The survey was completed by over 200 financial analysts who cover publicly listed companies in the UK and US and quizzed them on how they appraise and analyse the companies they cover. It reveals that, while leadership (76%) and innovation (72%) are crucial, it is the strength of the brand (79%) which overrides everything.
Further findings reveal that more analysts perceive advertising as an investment (37%) than a cost (24%), although more (38%) still state it is a mixture of both.
Building on this, according to the findings, the analysts who examine advertising and promotions are significantly more likely to believe marketing is an investment and that it drives organic growth.
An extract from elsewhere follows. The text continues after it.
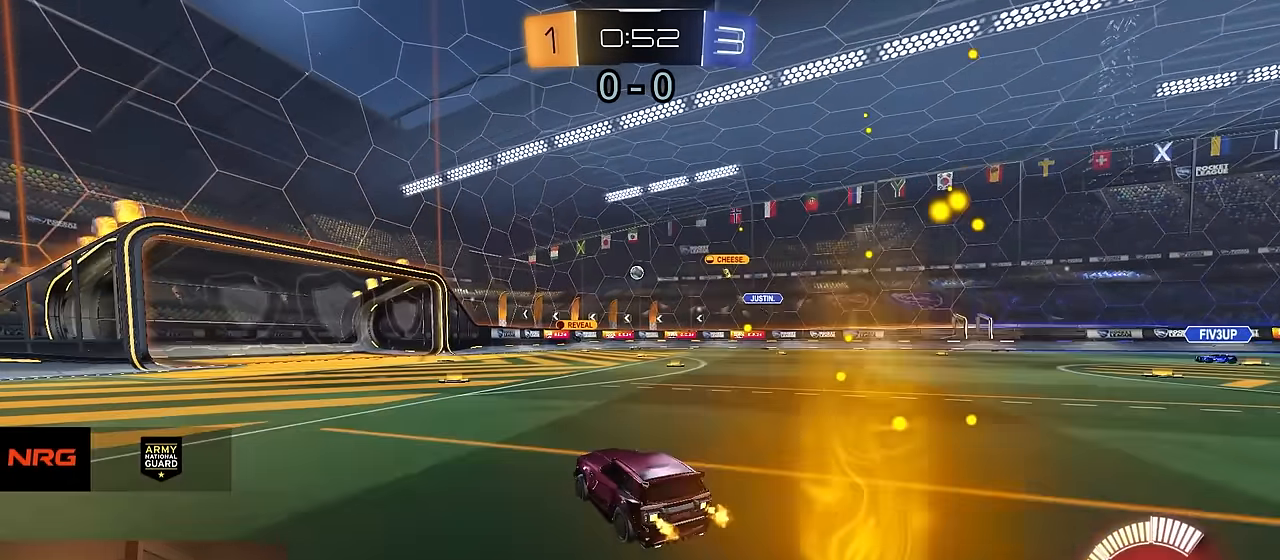
{"buttons": ["R2"], "left_stick": "center", "right_stick": "center", "events": []}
Even so, despite the positive perception in some areas, the results show a seeming lack of understanding of marketing in other areas.
For example, marketing was seen as contributing most to “profit margins” (77%) and “sales volume” (71%) – but less in areas such as “sales price” ie premium generated (54%) and “share price” (44%).
This is contrary to current evidence that Ian Whittaker has analysed from some major global brands, which shows how strong brands managed to retain volume share despite price increases.
In addition, when asked for their reactions if one of the companies they analysed announced a marketing spend cut, only 36% of analysts felt it was a ‘short-term fix with long-term negative consequences’ compared to over half (52%) who said they saw it as a ‘positive cost-saving measure’.
When asked whether they thought marketing spend should be treated like technology R&D, where it is capitalised, nearly 90% of analysts said they believe marketing spend should be placed in capital expenditure either all (56%), or part of the time (33%). Two thirds of analysts (67%) also want to see changes to how intangible assets as a whole are reported on and accounted for.
Those who stated they think it should be capitalised at least some of the time believe it would improve their ability to value the company and give them better understanding of future growth potential.
Further to his analysis of the findings, among Whittaker’s conclusions and recommendations are that marketers need to make the argument that marketing is more an investment, than a cost.
He also believes that the marketing industry needs to educate analysts on the link between marketing and price premium and other value levers, particularly long term.
The investment community is now looking for more information on marketing spend. This engagement improves perception of that spend and brand owners should be encouraged to disclose this.
Crucially, the last 18 months has given a real-life, unplanned experiment, showing how brand strength has proved crucial to both growing firms’ top-line and protecting their earnings.
IPA director of effectiveness Laurence Green said: “This survey provides welcome news that investors are placing increasing interest and importance on investment in brands.
“To facilitate this and to improve understanding, it is incumbent on brand owners to provide the relevant data and evidence to investors, and to engage with them using their language in order to make the most compelling case for marketing as a long-term investment.”
Brand Finance general manager Annie Brown added: “When companies spend money to change the way people see their brand, they are not doing it for a one-off result. They do it to build up the long-term value of their brand asset.
“Therefore, advertising spend should, in most cases, be considered an investment for future growth, not just a cost for delivering immediate business.”